==== Source information

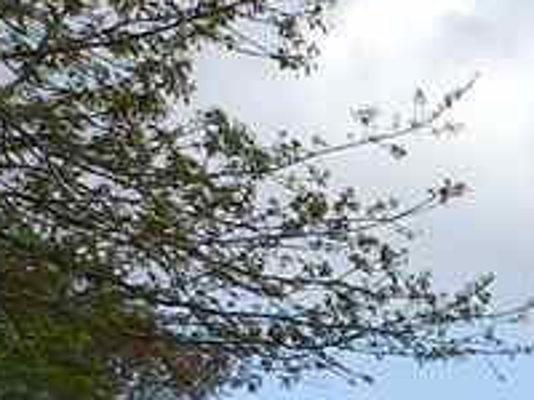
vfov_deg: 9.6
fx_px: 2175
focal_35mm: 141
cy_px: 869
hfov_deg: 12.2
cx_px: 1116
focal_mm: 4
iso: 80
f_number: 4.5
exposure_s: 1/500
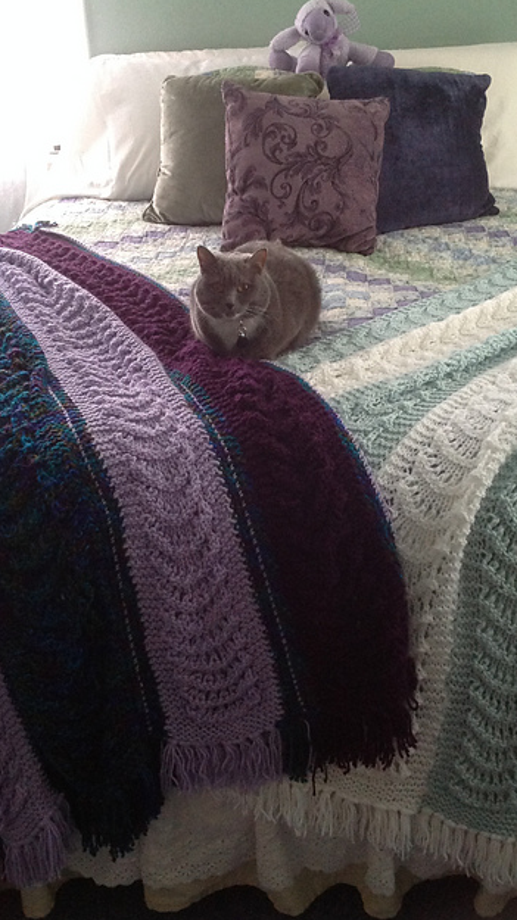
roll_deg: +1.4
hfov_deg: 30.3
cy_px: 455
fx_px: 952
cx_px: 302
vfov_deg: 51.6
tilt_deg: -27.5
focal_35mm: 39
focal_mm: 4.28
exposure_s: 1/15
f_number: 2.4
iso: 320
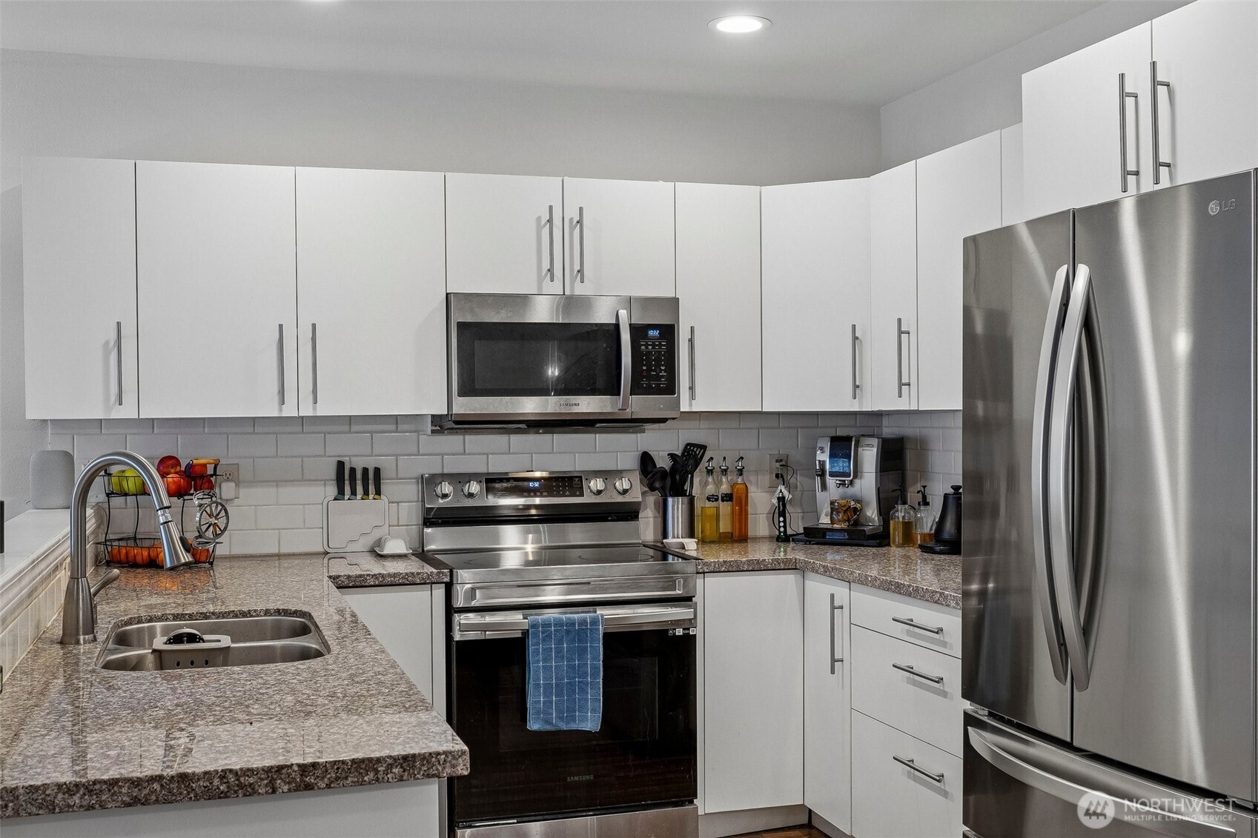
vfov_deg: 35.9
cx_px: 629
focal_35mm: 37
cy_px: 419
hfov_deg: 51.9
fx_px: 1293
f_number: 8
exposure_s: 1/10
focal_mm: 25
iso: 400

========

* Goal of the exercise *
Give back each entry exactly as it appears. Leave pictures out.

* Answer to this exercise *
vfov_deg: 9.6
fx_px: 2175
focal_35mm: 141
cy_px: 869
hfov_deg: 12.2
cx_px: 1116
focal_mm: 4
iso: 80
f_number: 4.5
exposure_s: 1/500
roll_deg: +1.4
hfov_deg: 30.3
cy_px: 455
fx_px: 952
cx_px: 302
vfov_deg: 51.6
tilt_deg: -27.5
focal_35mm: 39
focal_mm: 4.28
exposure_s: 1/15
f_number: 2.4
iso: 320
vfov_deg: 35.9
cx_px: 629
focal_35mm: 37
cy_px: 419
hfov_deg: 51.9
fx_px: 1293
f_number: 8
exposure_s: 1/10
focal_mm: 25
iso: 400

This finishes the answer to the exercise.